Requirement → Transcribe every line of text in the records below, character for character, and omit the pictures.

+===+

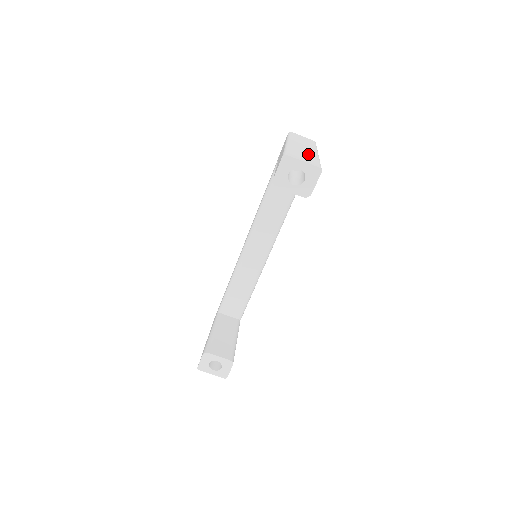
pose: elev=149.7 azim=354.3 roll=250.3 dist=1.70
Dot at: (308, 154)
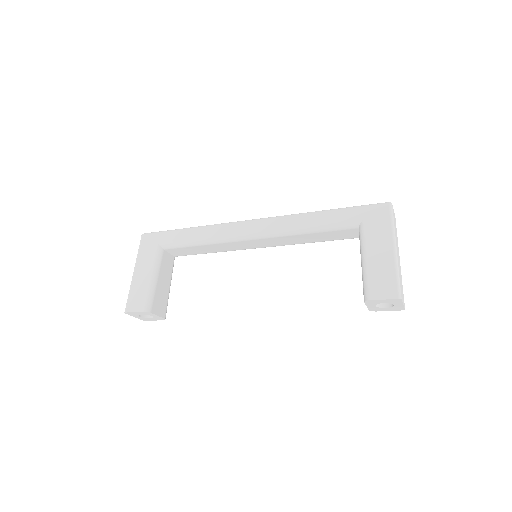
Dot at: occluded
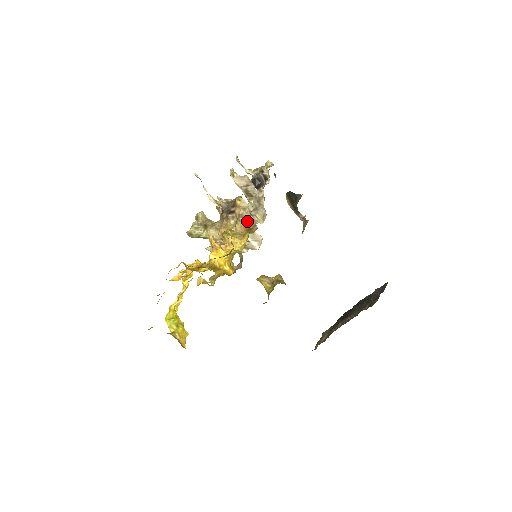
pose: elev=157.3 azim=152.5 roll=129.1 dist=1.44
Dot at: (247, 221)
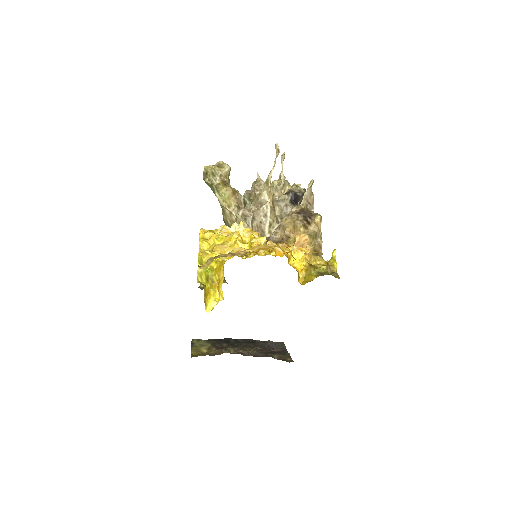
Dot at: (316, 242)
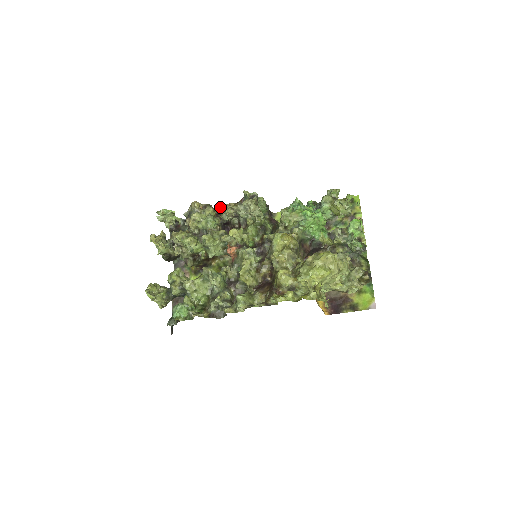
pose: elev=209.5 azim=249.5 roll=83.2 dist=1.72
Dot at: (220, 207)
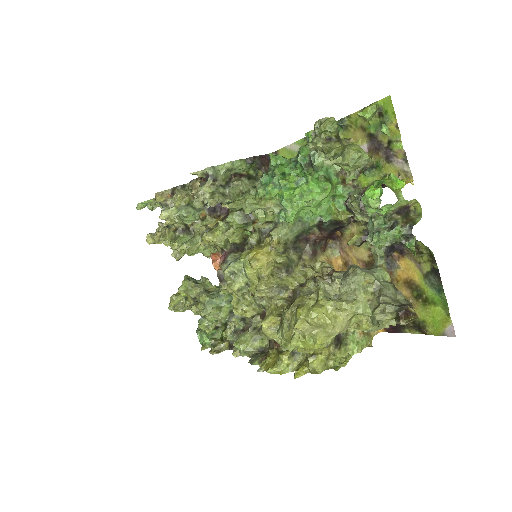
Dot at: occluded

+===+

Worked answer →
pose: elev=149.7 azim=354.3 roll=250.3 dist=1.70
Dot at: (308, 154)
Dot at: occluded
pose: elev=157.3 azim=152.5 roll=129.1 dist=1.44
Dot at: (247, 221)
Dot at: (316, 242)
pose: elev=209.5 azim=249.5 roll=83.2 dist=1.72
Dot at: (220, 207)
Dot at: occluded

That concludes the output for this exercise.